## TASK SET
A: In the BOS operating system notes, rewrite the stretch from "KERNEL SERVER: process, thread, semaphore, and" through "SemSignal( .X=semCookie )", changing "semCookie" to "semaphoreCookie".
B: According to the BOS operating system notes, what is a cookie?
C: Extend the BOS operating system notes past their final line.

Random Thoughts on the new BOS multitasking operating system
------------------------------------------------------------------------------
[Wednesday, July 30, 1997]

You could make your RTOS maintain a cookie jar for each process.  Into this
cookie jar goes every resource that the process owns.  Memory could be
allocated dynamically with each block being pointed to by a resource in the
cookie jar, and each allocation having:

cookie ptr
size

This is inefficient for small allocations.
------------------------------------------------------------------------------
[Sunday, October 5, 1997]

Cookie-based operating system.

Cookie: 8-bit index value into kernel structure.

Error return (unless otherwise noted): .CC=no error, .CS=error + .A=errorCode

KERNEL SERVER: process, thread, semaphore, and cookie control.

ProcessCreate( args? ) : .X=processCookie
ProcessDestroy( .X=processCookie )
ProcessWait( .X=processCookie ) : .A=exitCode

ThreadCreate( [zp]=addr, .X=processCookie, args? ) : .X=threadCookie
ThreadDestroy( .X=threadCookie )

SemCreate( ) : .X=semCookie
SemDestroy( .X=semCookie )
SemWait( .X=semCookie )
SemSignal( .X=semCookie )
SemSignalBarrier( .X=semCookie, .AY=threadCount )

ServerOpen( .AY=nameString, .X=mode ) : .X=serverCookie
ServerClose( .X=serverCookie )

## DATASET ENTRIES
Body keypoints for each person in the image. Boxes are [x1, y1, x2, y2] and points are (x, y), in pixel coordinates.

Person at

* * *

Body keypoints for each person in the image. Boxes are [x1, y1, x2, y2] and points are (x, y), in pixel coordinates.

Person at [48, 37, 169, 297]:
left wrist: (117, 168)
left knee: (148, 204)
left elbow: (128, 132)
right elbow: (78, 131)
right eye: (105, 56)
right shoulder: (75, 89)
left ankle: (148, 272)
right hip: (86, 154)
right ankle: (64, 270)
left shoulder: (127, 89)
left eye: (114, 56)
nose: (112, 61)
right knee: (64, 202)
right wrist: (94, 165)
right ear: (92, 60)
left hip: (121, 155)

## ACTIVITY ANSWERS
A:
KERNEL SERVER: process, thread, semaphore, and cookie control.

ProcessCreate( args? ) : .X=processCookie
ProcessDestroy( .X=processCookie )
ProcessWait( .X=processCookie ) : .A=exitCode

ThreadCreate( [zp]=addr, .X=processCookie, args? ) : .X=threadCookie
ThreadDestroy( .X=threadCookie )

SemCreate( ) : .X=semaphoreCookie
SemDestroy( .X=semaphoreCookie )
SemWait( .X=semaphoreCookie )
SemSignal( .X=semaphoreCookie )

B: An 8-bit index value into a kernel structure.

C:
ServerRegister( .AY=nameStr )
ServerRemove( .X=serverCookie )
FunctionLookup( .AY=funcNameStr, .X=serverCookie ) : .AYX=funcAddr

CookieInherit( .X=cookieOfServer, .Y=serverCookie )
CookieRegister( .X=cookie, [zp]=cookieLiteral )
CookieDestroy( .X=cookie )
CookieLookup( .X=cookie, .Y=zpBufIndex )

--maintains a "process map" of all processes in system, up to 256
----process id, process addr, process name
----a process can be a 
--server maps to namespace as "/kernel"

MEMORY SERVER: allocates memory.

MemFetch    ( [zp]=farPtr, [zw]=nearPtr, .AY=len );
MemStash    ( [zp]=farPtr, [zw]=nearPtr, .AY=len );
MemAlloc    ( .AY=bytes ) : [zp]=ptr
MemFree     ( [zp]=farPtr );
MemPageAlloc( .A=flags, .X=pages ) : [zp]=ptr
MemPageFree ( [zp]=farPtr, .X=pages

--memory is allocated in a byte-wise fashion.
--system memory is cut into two types: ramdisk and dynamic, and they don't meet
--pointer is 4 bytes: addr_low, addr_high, bank, type
--types: $00=internal, $01=reu, $02=ramlink
--memory is managed at three levels: type, bank, and byte.
--each type of memory has a bank-allocation map with up to 256 entries.
--this points to the first free memory block on the bank
----or null if there are no free blocks
----or a special value if whole bank is allocated to a process
--a free block is: next ptr (2), size (2)
--an allocated block is: proc next ptr (2), proc prev ptr (2), size (2)

LOADER: loads executable programs / libraries / drivers.

NAME SERVER: records system-object names and mount points.

COMMODORE FILE SYSTEM SERVER: accesses commodore file systems.

COMMODORE DISK-BLOCK SERVERS: reads and writes raw blocks to commodore drives.

RAMDISK DISK-BLOCK SERVER: reads/writes raw blocks.

COMMODORE KERNAL SERVER: interfaces kernal calls.

NETWORK SERVER: communication between hosts.

MODEM SERVER: serial communication.

CONSOLE SERVER: primitive console calls.

WINDOW SERVER: higher-level console calls.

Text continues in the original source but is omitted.